The theory and pedagody of semantic inconsistency in critical reasoning

Abstract

One aspect of critical reasoning is the analysis and appraisal of claims and arguments. A typical problem, when analysing and appraising arguments, is inconsistent statements. Although several inconsistencies may have deleterious effects on rationality and action, not all of them do. As educators, we also have an obligation to teach this evaluation in a way that does justice to our normal reasoning practices and judgements of inconsistency. Thus, there is a need to determine the acceptable inconsistencies from those that are not, and to impart that information to students.
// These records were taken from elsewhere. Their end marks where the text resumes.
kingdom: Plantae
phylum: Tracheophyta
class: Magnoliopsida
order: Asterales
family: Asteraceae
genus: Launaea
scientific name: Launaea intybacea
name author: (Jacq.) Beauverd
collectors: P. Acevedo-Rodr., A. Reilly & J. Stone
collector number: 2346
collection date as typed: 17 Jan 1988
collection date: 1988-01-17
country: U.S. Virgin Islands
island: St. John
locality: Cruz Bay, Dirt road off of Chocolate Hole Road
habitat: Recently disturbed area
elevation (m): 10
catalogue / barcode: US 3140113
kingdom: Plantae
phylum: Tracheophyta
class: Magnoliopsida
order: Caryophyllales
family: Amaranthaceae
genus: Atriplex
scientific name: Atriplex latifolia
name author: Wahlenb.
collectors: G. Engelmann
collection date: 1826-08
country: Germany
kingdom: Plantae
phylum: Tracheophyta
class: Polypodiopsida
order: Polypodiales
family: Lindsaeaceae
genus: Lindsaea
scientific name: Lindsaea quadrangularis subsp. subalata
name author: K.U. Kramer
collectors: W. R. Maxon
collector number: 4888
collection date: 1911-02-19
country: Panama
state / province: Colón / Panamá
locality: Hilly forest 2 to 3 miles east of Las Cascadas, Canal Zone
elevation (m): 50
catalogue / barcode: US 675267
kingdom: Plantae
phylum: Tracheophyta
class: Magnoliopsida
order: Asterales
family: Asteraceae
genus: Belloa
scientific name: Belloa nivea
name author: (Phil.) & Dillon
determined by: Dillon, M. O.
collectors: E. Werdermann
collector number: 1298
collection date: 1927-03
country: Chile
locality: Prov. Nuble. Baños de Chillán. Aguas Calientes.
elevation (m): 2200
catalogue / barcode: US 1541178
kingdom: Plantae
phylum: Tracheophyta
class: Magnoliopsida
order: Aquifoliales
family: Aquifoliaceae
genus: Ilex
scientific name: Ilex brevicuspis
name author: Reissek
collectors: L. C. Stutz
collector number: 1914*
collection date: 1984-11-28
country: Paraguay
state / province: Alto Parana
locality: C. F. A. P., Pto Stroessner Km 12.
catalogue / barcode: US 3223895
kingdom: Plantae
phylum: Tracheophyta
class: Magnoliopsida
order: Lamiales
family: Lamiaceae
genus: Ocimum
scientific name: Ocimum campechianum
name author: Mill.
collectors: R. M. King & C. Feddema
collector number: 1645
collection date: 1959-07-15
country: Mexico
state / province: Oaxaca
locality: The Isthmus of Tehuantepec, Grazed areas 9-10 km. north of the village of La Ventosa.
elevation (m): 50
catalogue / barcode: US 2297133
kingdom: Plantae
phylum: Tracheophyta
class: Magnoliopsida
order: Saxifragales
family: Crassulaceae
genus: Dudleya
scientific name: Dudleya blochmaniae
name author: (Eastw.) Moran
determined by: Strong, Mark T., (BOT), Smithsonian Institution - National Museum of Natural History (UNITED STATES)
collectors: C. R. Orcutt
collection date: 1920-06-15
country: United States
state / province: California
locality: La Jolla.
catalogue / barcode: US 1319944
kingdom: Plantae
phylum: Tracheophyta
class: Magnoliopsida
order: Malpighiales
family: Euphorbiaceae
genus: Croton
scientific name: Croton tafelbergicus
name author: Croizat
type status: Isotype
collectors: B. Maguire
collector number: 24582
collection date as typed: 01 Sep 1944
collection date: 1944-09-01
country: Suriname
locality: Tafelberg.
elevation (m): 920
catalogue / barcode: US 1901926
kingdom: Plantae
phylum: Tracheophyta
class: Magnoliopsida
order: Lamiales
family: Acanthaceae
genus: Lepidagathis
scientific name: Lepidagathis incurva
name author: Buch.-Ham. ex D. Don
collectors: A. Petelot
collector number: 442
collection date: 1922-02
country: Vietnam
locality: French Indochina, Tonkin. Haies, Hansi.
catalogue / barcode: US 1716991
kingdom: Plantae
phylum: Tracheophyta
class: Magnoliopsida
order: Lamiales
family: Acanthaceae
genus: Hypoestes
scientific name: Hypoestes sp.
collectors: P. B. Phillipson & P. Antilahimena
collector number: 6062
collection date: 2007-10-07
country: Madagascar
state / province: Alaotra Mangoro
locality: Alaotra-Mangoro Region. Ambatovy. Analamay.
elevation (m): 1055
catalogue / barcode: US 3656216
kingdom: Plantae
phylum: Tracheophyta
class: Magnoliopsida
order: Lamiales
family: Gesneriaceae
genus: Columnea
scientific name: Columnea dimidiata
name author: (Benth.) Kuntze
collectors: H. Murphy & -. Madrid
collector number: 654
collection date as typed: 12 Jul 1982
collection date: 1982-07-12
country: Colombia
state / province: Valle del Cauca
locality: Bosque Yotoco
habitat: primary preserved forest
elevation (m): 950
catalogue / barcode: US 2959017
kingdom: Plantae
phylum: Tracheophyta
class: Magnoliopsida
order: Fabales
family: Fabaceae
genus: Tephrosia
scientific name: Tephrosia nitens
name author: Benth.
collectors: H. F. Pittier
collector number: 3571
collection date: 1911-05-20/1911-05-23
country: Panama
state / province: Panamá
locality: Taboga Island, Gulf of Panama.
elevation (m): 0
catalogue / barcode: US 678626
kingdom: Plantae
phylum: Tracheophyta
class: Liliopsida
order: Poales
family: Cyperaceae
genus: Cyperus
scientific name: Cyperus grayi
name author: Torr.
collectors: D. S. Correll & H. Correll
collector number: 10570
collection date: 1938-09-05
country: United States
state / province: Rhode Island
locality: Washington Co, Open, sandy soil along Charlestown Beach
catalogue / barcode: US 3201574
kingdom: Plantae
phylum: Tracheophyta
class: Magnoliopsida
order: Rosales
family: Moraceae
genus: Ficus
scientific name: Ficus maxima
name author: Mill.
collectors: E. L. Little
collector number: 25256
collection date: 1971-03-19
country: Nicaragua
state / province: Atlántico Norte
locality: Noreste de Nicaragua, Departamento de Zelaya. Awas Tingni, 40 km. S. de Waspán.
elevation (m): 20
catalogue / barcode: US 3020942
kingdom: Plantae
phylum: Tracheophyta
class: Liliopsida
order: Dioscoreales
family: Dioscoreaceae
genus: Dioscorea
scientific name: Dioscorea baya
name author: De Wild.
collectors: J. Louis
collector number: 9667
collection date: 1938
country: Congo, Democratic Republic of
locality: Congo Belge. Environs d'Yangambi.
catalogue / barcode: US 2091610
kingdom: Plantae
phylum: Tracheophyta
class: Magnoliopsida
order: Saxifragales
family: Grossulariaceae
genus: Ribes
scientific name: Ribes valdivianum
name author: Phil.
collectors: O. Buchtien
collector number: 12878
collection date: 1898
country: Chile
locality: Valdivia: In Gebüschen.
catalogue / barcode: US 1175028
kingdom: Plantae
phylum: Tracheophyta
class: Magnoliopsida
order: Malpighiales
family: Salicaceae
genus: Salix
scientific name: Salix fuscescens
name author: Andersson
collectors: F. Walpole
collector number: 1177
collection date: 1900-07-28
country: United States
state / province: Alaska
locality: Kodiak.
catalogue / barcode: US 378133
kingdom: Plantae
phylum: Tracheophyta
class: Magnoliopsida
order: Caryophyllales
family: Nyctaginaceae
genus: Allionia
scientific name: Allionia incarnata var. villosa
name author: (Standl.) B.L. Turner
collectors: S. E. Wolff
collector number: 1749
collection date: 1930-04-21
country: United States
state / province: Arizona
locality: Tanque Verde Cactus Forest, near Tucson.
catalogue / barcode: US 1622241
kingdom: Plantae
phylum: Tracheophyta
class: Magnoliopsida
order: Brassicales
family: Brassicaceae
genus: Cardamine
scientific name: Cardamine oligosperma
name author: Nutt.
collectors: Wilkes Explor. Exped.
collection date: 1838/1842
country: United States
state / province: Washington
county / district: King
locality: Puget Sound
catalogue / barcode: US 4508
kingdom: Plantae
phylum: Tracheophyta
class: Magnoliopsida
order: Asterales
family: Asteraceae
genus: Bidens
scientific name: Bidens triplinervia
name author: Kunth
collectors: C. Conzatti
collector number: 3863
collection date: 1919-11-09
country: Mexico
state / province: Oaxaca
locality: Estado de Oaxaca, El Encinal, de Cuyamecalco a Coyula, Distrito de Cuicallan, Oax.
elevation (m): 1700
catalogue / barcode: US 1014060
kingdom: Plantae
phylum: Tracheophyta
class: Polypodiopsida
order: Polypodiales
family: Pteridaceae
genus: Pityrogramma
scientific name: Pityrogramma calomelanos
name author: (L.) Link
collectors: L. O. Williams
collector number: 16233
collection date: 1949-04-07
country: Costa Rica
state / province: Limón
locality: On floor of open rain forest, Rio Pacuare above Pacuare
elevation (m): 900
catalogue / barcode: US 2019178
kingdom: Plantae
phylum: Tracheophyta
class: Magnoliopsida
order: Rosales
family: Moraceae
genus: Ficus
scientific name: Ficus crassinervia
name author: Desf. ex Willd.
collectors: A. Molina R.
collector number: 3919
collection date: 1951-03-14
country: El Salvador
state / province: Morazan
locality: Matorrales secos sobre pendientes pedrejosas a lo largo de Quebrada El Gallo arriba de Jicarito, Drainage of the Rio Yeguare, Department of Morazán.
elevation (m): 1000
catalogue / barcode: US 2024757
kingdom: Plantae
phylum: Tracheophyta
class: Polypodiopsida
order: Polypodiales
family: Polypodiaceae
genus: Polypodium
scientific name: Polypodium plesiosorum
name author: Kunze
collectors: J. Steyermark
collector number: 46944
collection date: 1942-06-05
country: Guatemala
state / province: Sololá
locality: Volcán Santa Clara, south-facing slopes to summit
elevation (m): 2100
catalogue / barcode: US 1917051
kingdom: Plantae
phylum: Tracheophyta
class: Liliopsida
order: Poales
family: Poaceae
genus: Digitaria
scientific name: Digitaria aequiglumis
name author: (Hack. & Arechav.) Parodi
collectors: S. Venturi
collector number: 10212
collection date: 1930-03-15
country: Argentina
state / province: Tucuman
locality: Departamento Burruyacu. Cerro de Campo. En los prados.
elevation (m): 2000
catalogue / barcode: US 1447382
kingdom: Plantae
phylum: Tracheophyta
We might ask: What is the best concept of inconsistency for critical reasoning and pedagogy? While the answer might appear obvious to some, the history of philosophy shows that there are many concepts of “inconsistency”, the most common of which comes from classical logic and its reliance on opposing truth-values. The current exemplar of this is the standard truth functional account from propositional logic. Initially, this conception is shown to be problematic, practically, conceptually and pedagogically speaking. Especially challenging from the classical perspective are the concepts of ex contradictione quodlibet and ex falso quodlibet. The concepts may poison the well against any notion of inconsistency, which is not something that should be done unreflectively. Ultimately, the classical account of inconsistency is rejected. In its place, a semantic conception of inconsistency is argued for and demonstrated to handle natural reasoning cases effectively. This novel conception utilises the conceptual antonym theory to explain semantic contrast and gradation, even in the absence of non-canonical antonym pairs. The semantic conception of inconsistency also fits with an interrogative argument model that exploits inconsistency to display semantic contrast in reasons and conclusions. A method for determining substantive inconsistencies follows from this argument model in a 4 straightforward manner. The conceptual fit is then incorporated into the pedagogy of critical reasoning, resulting in a natural approach to reasoning which students can apply to practical matters of everyday life, which include inconsistency. Thus, the best conception of inconsistency for critical reasoning and its pedagogy is the semantic, not the classical.